You are the bed on which water of
Life reclines: you are the root of life.
My palm brushes past your claybed
And my body stands erect as a wall
Before the origin of its bricks.
II. Caryatid
I shall sing often of your fortitude,
Earth, as the caryatid of life’s burden.
I shall strap myself on your broad back
And sing of your fecund womb.
Tonight, I shall wait gently on the plinth
And watch the sky send emissaries of light
To sing the grace of your green hairs.
I wear myself in your colour, and sail
Beneath the waves scending above
The aquatic… and sing of you as haven
Of the living and the dead.
III. Lamentations
My gong cries your silent groans
Over the alopecic shaving of your green
Head. But ears of men rest upon the shoulders
Of shrugs. I weep the trauma of your haplessness
Against the penetration of iron phalluses
Reaching deep down your fragile bowel.
Who waits
For the obituary of the earth?
Man waits for the obituary of the earth.
But the earth rebounds, and shakes off
The garment of dust and rust; the liquid
Fingers of the sky splices it again into its greenness.
Who waits
For the obituary of the earth?
You may pollute mother earth with barrenness,
But the earth will rise again.
Who waits for the obituary of the earth
Meets her collecting his body as manure.
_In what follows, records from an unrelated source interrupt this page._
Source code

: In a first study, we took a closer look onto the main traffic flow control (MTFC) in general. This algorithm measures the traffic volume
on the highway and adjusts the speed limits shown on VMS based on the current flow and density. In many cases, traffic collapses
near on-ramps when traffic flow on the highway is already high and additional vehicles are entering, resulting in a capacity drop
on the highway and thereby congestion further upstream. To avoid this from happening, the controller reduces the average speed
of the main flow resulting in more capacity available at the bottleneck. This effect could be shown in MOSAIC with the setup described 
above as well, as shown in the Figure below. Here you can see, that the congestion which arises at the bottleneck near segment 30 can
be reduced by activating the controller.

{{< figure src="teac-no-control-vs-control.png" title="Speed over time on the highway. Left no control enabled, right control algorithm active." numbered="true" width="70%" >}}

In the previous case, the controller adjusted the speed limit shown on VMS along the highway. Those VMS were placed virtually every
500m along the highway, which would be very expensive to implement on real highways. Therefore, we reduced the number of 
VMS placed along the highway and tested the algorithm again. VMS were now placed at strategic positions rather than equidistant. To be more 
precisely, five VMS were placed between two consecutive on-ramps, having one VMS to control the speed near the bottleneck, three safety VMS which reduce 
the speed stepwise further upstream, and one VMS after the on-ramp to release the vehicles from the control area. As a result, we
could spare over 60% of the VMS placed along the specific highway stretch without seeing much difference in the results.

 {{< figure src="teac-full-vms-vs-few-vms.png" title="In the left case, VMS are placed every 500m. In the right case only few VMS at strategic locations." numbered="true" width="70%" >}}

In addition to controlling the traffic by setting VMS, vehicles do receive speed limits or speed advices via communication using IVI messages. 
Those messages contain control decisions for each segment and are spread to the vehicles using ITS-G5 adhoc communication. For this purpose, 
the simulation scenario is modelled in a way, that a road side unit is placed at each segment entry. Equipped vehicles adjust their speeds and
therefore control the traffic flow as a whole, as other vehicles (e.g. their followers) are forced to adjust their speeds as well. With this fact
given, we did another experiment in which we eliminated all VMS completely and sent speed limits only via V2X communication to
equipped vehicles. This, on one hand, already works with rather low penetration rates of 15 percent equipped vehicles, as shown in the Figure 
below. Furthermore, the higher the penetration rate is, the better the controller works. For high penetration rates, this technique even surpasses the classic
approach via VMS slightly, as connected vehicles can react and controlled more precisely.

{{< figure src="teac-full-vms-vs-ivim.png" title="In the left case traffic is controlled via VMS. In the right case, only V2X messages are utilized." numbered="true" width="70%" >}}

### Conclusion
But
The earth will never die.
But man is a stubborn goat:
He marauds the barn of Earth’s fury
And consumes the tubers of cancerous yams.
IV. Homecoming
When the origin of the seas calls back
The runnel in my body, and
The sky seeks back my soul, O mother
Earth, receive my stiff homecoming
At the expiration of my breath,
And perform the grafting that carries The ritual of my rebirth.